SOURCE EXTRACT:
** BEGIN **

Re: The Tories
I'd like to throw a genuine question out here. I am honestly baffled as to why any "working class" person (sorry for an old fashioned term but it seems to fit) would ever want to vote Tory? We can go on for months arguing in circles about politics, it's what people do, and I know that I am not going to convince a Tory that socialism is good (my father-in-law is a total Tory but I still love him greatly, as was my own father) but I have asked this question many times in the past in conversation but never really got a satisfactory answer.
My personal life experience when it comes to politics is that with the Tories in power we usually have high unemployment, high interest rates and almost invariably some form of taxation hike (usually VAT these days) to pay for tax cuts to the already wealthy. We also quite often get restrictions on workers rights accompanied by some form of pay restraints "below inflation" whilst allowing companies (including utilities) to raise prices to whatever degree they wish, regardless of inflation. It doesn't take Einstien to work out that if workers continually accept pay rises below inflation that said workers will continually and progressively be worse off, year on year. The same cannot be said of blue chip companies, announcing "record profits" on an almost annual basis.

** END **

TASKS TO CARRY OUT:
[1] In the post about the Tories, which tax does the writer say is usually raised these days?
[2] Transcribe the part of the post about the Tories starting at "Re: The Tories" and ending at "a satisfactory answer.".
The listing isn't needed for any work on the post.

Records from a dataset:
** BEGIN **

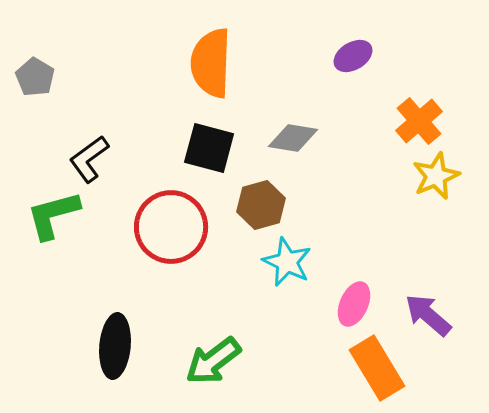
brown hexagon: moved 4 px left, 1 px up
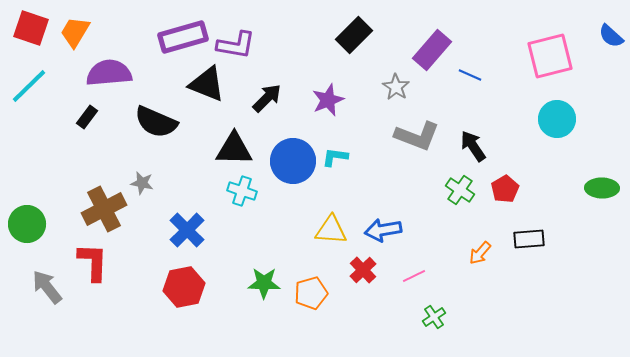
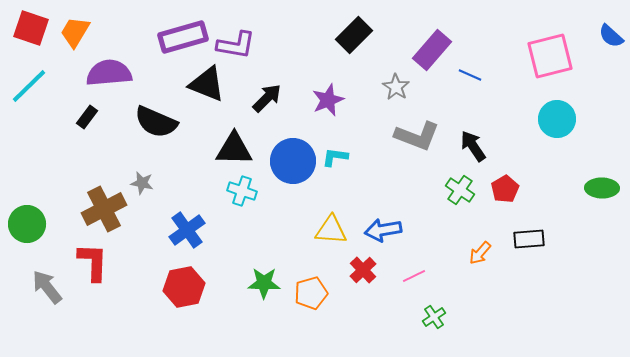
blue cross at (187, 230): rotated 9 degrees clockwise
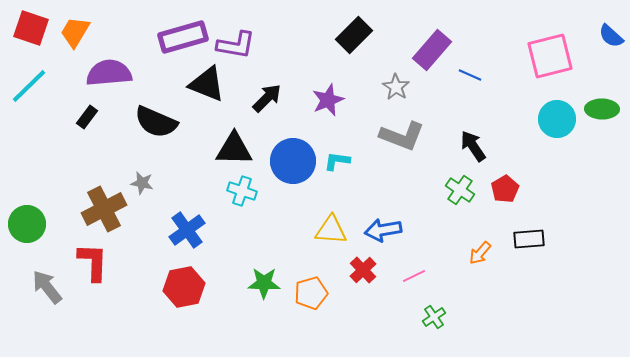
gray L-shape at (417, 136): moved 15 px left
cyan L-shape at (335, 157): moved 2 px right, 4 px down
green ellipse at (602, 188): moved 79 px up
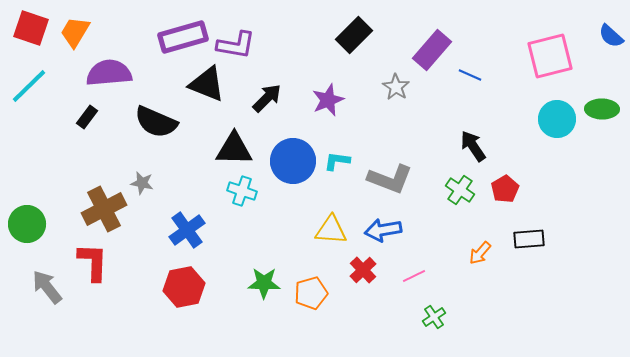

** END **

COMPLETED EXERCISE:
[1] VAT

[2]
Re: The Tories
I'd like to throw a genuine question out here. I am honestly baffled as to why any "working class" person (sorry for an old fashioned term but it seems to fit) would ever want to vote Tory? We can go on for months arguing in circles about politics, it's what people do, and I know that I am not going to convince a Tory that socialism is good (my father-in-law is a total Tory but I still love him greatly, as was my own father) but I have asked this question many times in the past in conversation but never really got a satisfactory answer.